In the wake of the 2020 election, focus sharpened on the 41 state secretaries of state that manage elections; a once obscure position has become a battleground.
State secretary-of-state elections were of little interest before 2022, except for those most engaged in statehouse politics. Even the name has a cement reverb.
But former President Donald Trump’s adamant position about the legitimacy of the 2020 election thrust these usually obscure contests into the spotlight. Several of the 27 secretary-of-state races in 2022 illustrated sharp divides in elections administration between Republicans and Democrats and exposed fault lines within the GOP.
Midterm state secretary-of-state races suddenly became acutely partisan with the Democratic Association of Secretaries of State and Republican Secretaries of State Committee collectively funneling more than $75 million into the campaigns, three times more than in 2018.

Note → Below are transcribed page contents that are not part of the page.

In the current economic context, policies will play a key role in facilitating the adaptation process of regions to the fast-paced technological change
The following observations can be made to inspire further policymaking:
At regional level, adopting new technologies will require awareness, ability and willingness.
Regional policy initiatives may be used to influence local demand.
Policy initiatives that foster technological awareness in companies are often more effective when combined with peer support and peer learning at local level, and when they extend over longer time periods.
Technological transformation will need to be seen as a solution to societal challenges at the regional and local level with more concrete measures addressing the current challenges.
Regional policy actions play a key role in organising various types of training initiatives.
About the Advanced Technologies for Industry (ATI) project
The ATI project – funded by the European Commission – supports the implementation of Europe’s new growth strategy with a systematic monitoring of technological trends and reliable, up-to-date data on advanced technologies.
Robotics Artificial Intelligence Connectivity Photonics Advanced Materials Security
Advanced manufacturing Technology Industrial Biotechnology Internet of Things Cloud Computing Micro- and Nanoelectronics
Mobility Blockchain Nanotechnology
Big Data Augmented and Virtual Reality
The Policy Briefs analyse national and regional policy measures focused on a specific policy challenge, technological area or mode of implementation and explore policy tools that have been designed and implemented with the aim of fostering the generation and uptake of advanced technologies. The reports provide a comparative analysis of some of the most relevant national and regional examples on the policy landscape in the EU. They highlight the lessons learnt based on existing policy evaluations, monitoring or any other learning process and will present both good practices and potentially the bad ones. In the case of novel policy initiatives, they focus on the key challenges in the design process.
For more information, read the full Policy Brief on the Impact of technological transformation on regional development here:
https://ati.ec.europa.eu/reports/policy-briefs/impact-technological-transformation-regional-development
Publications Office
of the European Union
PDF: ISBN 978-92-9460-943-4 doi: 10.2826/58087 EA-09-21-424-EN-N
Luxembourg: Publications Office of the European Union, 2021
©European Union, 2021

GOP candidates who backed President Trump’s election fraud allegations formed the America First Secretary of State Coalition. Financially bolstered by Conservatives for Election Integrity PAC, it endorsed 17 candidates. Ten were defeated in primaries and just one, Diego Morales in Indiana, won the general election.
In November, voters in seven states will decide who will fill these consequential secretaries of state seats.
Of the seven races on the November ballot, four are currently held by Democrats: North Carolina, Oregon, Washington, and Vermont. Three are held by Republicans: West Virginia, Montana, and Missouri.
Nationwide, there are now 26 Republican secretaries of state and 21 Democrats. Alaska, Hawaii, and Utah don’t have the position.
Not all state secretaries of state are equal. In Arizona, Oregon, and Wyoming, the secretary of state is next in succession to the governorship.
Voters elect state secretaries of state in 35 states. Lawmakers in Tennessee, New Hampshire, and Maine appoint them, while the governor does so in nine states. They serve four years in 41 states, and two years in six.
Secretaries of state generally oversee business and corporate licensing and promote the state in recruiting jobs and investment. They also maintain state records, certify official documents, and regulate charities, securities, and notaries public.